Zurros e uivos

Contou-nos o imortal Esopo, através de sua fábula “O burro que vestiu a pele de um leão”, uma lição ainda não aprendida no avançar dos tempos. Narrou ele que, certo dia, não se sabe quando, “um burro encontrou uma pele de leão que um caçador tinha deixado largada na floresta. Na mesma hora, o burro vestiu a pele e inventou a brincadeira de se esconder numa moita e pular fora sempre que passasse algum animal. Todos fugiam correndo assim que o burro aparecia. O burro estava gostando tanto de ver a bicharada fugir dele correndo que começou a se sentir o rei leão em pessoa e não conseguiu segurar um belo zurro de satisfação. Ouvindo aquilo, uma raposa que ia fugindo com os outros parou, virou-se e se aproximou do burro rindo: - Se você tivesse ficado quieto, talvez eu também tivesse levado um susto. Mas aquele zurro bobo estragou sua brincadeira!”. Como moral da história, Esopo concluiu que “um tolo pode enganar os outros com o traje e a aparência, mas suas palavras logo irão mostrar quem ele é de fato”.

Realmente, a conclusão de Esopo permanece atual, especialmente em um mundo que tem na beleza externa o seu maior sustentáculo, que atribui mais valor aos trajes e às aparências do que à beleza interior. Permanece mais atual ainda quando essa beleza é ressaltada por um marketing especializado em esconder a verdadeira faceta ou intenção do agente. No hoje, além da proteção do embrulho impenetrável do traje bem arrumado, o embusteiro treina o zurro para que não pareça bobo. E ainda continuando no mundo animal, nos tempos ditos modernos não faltam escolas especializadas em treinar lobos a vestirem peles de carneiros, assim como a berrar como se fossem carneirinhos desde o nascimento.

Osana bin Laden, escondido na capa da pureza religiosa, praticou intolerância, assassinou a paz, aterrorizou comunidades e se arvorou na concepção de que é ato santo matar a humanidade. O general Bush, o seu maior combatente, usou da pele de defensor da democracia, arrotou arrogância, invadiu países, torturou presos, criou prisões criminosas e se achou no direito de violentar o direito dos não-estadunidenses. Assim foi com Hitler e sua idéia da supremacia da raça ariana e com Mussolini e o seu sonho de restabelecer a grandeza italiana. E é assim com tantos outros que se utilizam dos disfarces de leão ou de cordeiros para camuflarem suas verdadeiras imagens e as crueldades de seus corações.

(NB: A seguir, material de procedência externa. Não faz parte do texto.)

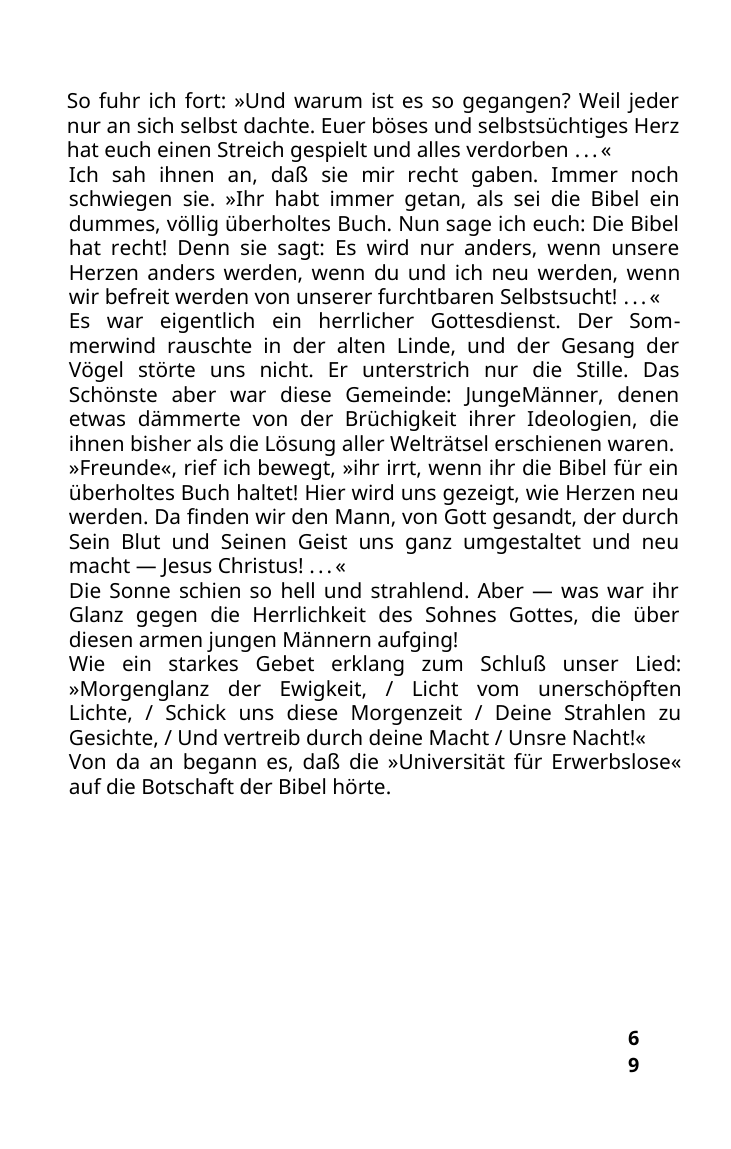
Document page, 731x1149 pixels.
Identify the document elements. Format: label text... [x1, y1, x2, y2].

text »Freunde«, rief ich bewegt, »ihr irrt, wenn ihr die Bibel für ein überholtes Buch haltet! Hier wird uns gezeigt, wie Herzen neu werden. Da finden wir den Mann, von Gott gesandt, der durch Sein Blut und Seinen Geist uns ganz umgestaltet und neu macht — Jesus Christus! ...« [69, 456, 680, 579]
text Die Sonne schien so hell und strahlend. Aber — was war ihr Glanz gegen die Herrlichkeit des Sohnes Gottes, die über diesen armen jungen Männern aufging! [69, 579, 680, 652]
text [67, 89, 680, 162]
text Von da an begann es, daß die »Universität für Erwerbslose« auf die Botschaft der Bibel hörte. [69, 750, 682, 799]
text Ich sah ihnen an, daß sie mir recht gaben. Immer noch schwiegen sie. »Ihr habt immer getan, als sei die Bibel ein dummes, völlig überholtes Buch. Nun sage ich euch: Die Bibel hat recht! Denn sie sagt: Es wird nur anders, wenn unsere Herzen anders werden, wenn du und ich neu werden, wenn wir befreit werden von unserer furchtbaren Selbstsucht! ...« [69, 162, 680, 309]
text Es war eigentlich ein herrlicher Gottesdienst. Der Sommerwind rauschte in der alten Linde, und der Gesang der Vögel störte uns nicht. Er unterstrich nur die Stille. Das Schönste aber war diese Gemeinde: JungeMänner, denen etwas dämmerte von der Brüchigkeit ihrer Ideologien, die ihnen bisher als die Lösung aller Welträtsel erschienen waren. [69, 309, 680, 456]
text Wie ein starkes Gebet erklang zum Schluß unser Lied: »Morgenglanz der Ewigkeit, / Licht vom unerschöpften Lichte, / Schick uns diese Morgenzeit / Deine Strahlen zu Gesichte, / Und vertreib durch deine Macht / Unsre Nacht!« [69, 652, 682, 750]
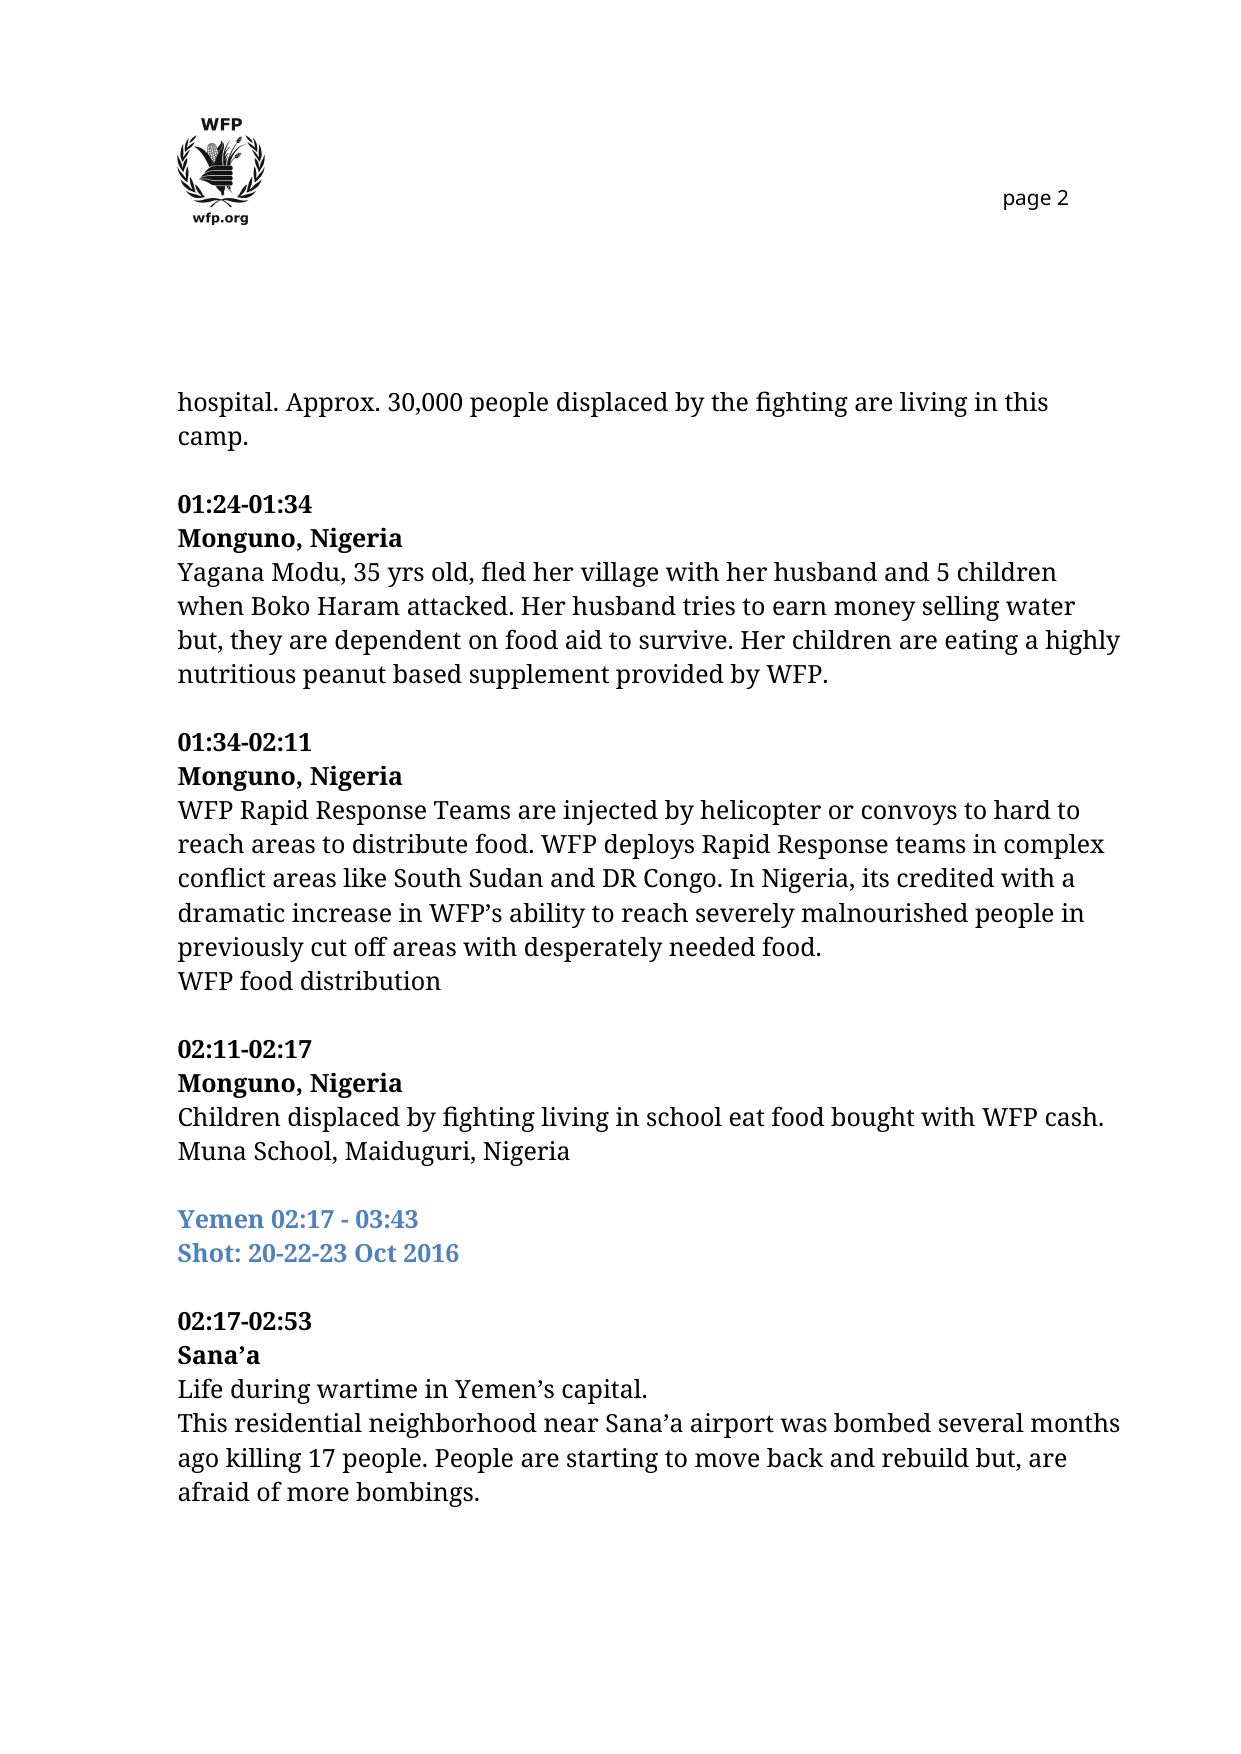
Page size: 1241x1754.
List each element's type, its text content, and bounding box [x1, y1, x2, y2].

No Brasil, país conhecido por se gabar dos jeitinhos, os lobos e os burros também têm férteis campos para fazerem desfilar suas artimanhas. As Comissões Parlamentares de Inquérito, somente para ilustrar, são relvas apropriadas para que vários parlamentares, lobos ou burros, vistam os trajes de cordeiros e leões segundo a conveniência exigida para cada ocasião. O traje de cordeiro, apropriado para os momentos em que se pretende assumir uma imagem humilde, mesmo sendo o parlamentar conhecido por sua arrogância e voracidade no devorar os parcos recursos públicos. O de leão, quando se quer mostrar valentia diante das antenas de TV, ainda que seja o valentão conhecido nos bastidores por ser cordato aos corruptores e lobistas que abundam na selva que habitam.

Talvez esteja nesse desfile de roupas trocadas a razão do descrédito de cada uma das CPIs instaladas no Congresso Nacional, não mais causando interesse ou impacto os escândalos revelados. Parece que o eleitor, convertido na pele da raposa ediponiana, está a enxergar o burro que se esconde na pele do leão, principalmente quando não consegue ele segurar o alegre zurro diante do arquivamento de cada pedido de abertura de uma CPI. Parece, também, que começa descobrir o rabo do lobo sob a capa da ovelha moralista, especialmente diante do fato de que apenas se pretende discursar e nada apurar.

Realmente, é muito burro vestido em pele de leão e lobo travestido em cordeiro espalhados pelo mundo. É muita gente, como canta Zélia Ducan, sendo “gentil com a beleza”, pondo-lhe a mesa, arrumando sua sala e exalando compreensão. É, nesta linha poética, muitos especialistas fazendo-nos esquecer que “a beleza pode esconder o mau, o feio e o desprezível”. É também, como conseqüência, o momento de ficarmos alertas aos zurros bobos e uivos gananciosos que pretendem nos enganar com palavras e aparências.